_Exercise directions_
Take every line from the records below that includes the word "lines".

═════ Extracted records

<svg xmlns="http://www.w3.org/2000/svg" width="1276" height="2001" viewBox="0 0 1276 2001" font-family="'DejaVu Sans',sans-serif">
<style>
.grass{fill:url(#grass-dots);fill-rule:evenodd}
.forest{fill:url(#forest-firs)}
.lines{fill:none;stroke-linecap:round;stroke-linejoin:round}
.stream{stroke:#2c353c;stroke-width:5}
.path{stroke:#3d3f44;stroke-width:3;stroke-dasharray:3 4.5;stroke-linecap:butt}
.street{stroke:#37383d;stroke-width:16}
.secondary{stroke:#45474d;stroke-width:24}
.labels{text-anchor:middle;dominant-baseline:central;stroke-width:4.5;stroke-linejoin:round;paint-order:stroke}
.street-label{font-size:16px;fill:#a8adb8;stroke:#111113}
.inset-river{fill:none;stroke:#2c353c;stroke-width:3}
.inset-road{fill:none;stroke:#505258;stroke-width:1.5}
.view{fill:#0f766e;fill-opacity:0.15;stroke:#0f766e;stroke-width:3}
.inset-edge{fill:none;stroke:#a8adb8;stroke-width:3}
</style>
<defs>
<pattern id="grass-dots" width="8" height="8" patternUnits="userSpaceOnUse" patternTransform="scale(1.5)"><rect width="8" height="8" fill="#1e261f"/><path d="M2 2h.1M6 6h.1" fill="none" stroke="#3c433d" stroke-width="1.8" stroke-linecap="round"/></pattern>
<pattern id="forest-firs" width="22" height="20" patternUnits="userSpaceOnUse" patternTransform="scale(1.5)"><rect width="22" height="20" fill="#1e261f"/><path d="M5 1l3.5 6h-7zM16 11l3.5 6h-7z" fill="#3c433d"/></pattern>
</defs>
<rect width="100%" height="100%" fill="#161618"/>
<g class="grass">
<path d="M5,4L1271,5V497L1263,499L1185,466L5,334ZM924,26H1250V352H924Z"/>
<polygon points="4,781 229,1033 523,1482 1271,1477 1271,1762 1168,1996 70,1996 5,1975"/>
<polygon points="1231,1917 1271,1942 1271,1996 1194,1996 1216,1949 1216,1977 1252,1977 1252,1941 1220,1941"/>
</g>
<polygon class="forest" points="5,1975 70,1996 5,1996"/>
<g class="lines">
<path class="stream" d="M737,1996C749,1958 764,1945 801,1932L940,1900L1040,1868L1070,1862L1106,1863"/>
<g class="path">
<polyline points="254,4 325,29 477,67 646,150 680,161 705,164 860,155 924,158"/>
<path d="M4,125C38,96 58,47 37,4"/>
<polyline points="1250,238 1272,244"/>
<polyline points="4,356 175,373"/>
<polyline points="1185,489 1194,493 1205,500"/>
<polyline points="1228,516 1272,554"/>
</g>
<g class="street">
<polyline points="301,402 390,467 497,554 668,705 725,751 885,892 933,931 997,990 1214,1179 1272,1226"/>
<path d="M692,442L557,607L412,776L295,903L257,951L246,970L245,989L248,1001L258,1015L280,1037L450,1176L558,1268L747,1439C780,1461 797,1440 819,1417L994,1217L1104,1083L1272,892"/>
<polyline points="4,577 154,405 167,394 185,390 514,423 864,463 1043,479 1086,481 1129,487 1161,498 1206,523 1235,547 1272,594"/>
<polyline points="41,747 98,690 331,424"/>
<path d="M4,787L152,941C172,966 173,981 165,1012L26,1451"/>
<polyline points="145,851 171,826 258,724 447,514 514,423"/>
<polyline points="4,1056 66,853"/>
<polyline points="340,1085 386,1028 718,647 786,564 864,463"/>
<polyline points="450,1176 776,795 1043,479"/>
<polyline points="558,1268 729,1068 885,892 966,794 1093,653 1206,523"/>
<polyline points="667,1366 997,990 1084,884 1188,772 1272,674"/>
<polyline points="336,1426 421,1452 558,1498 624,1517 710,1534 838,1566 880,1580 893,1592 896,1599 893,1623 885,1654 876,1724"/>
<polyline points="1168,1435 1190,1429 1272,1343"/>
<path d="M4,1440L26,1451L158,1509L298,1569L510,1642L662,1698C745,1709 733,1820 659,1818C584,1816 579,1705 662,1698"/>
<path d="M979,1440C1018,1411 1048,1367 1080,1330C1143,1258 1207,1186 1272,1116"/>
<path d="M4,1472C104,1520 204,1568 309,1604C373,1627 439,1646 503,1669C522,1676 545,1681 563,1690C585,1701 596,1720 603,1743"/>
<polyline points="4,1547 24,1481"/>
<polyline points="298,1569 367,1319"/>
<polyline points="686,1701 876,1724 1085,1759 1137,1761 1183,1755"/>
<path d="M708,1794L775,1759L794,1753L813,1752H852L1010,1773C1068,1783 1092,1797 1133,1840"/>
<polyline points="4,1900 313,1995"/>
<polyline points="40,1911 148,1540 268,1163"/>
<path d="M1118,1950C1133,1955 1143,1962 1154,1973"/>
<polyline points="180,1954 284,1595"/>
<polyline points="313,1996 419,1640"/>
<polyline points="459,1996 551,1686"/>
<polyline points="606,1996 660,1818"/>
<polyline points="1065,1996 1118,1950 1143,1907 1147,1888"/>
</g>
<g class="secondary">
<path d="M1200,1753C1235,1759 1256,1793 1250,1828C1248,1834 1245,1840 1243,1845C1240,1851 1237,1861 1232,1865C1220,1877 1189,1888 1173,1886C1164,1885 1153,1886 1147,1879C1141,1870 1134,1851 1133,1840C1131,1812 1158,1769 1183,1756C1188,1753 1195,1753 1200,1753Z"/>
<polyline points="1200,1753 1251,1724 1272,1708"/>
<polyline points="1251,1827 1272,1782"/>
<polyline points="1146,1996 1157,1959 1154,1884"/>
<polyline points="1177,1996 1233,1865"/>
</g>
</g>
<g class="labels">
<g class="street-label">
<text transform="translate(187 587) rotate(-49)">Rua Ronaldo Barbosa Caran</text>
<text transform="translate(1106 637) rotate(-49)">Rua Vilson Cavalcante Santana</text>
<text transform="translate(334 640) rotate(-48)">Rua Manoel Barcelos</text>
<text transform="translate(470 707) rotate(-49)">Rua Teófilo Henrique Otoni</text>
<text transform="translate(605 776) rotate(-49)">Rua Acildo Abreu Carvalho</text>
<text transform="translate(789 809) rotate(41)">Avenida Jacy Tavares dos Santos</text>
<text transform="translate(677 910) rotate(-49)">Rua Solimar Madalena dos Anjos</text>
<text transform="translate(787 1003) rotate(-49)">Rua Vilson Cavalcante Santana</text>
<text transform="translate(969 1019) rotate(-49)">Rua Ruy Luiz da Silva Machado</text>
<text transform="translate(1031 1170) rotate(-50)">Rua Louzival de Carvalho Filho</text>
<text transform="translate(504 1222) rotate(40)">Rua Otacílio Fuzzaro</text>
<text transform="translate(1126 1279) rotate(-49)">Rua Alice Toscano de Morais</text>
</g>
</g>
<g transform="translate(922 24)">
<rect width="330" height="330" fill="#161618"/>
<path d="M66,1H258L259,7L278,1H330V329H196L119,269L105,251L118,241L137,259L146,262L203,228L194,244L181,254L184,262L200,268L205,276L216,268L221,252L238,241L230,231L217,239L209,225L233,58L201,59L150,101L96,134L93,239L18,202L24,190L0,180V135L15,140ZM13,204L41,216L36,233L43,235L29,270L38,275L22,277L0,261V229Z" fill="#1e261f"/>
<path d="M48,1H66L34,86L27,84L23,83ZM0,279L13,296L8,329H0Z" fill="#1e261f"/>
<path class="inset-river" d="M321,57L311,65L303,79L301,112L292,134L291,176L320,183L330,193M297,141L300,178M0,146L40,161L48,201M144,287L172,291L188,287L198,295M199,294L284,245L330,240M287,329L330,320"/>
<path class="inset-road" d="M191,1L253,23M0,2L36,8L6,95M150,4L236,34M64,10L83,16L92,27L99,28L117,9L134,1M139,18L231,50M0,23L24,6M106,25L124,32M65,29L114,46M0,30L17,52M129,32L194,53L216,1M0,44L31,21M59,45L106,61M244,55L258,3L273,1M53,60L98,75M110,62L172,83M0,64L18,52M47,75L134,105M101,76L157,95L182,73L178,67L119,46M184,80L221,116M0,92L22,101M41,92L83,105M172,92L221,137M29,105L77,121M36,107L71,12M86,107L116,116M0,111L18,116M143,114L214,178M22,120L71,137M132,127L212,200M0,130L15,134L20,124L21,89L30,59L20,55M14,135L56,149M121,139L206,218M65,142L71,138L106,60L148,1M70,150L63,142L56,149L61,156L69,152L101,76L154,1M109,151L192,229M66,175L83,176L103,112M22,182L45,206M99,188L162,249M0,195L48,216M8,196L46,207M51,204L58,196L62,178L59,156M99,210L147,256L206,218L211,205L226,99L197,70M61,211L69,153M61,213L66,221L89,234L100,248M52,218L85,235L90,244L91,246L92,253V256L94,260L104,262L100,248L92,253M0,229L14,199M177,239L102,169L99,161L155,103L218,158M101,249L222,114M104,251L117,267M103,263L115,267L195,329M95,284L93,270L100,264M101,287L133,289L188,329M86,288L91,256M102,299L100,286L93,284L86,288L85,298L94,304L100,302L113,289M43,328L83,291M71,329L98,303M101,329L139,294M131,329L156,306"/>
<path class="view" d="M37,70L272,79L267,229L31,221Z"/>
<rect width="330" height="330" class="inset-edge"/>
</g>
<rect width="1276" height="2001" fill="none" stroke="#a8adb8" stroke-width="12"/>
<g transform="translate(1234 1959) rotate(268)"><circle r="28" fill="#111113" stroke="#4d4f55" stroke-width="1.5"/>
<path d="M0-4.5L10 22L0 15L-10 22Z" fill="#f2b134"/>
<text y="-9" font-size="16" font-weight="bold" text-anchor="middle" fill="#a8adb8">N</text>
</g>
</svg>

══════════

_Exercise output_
.lines{fill:none;stroke-linecap:round;stroke-linejoin:round}
<g class="lines">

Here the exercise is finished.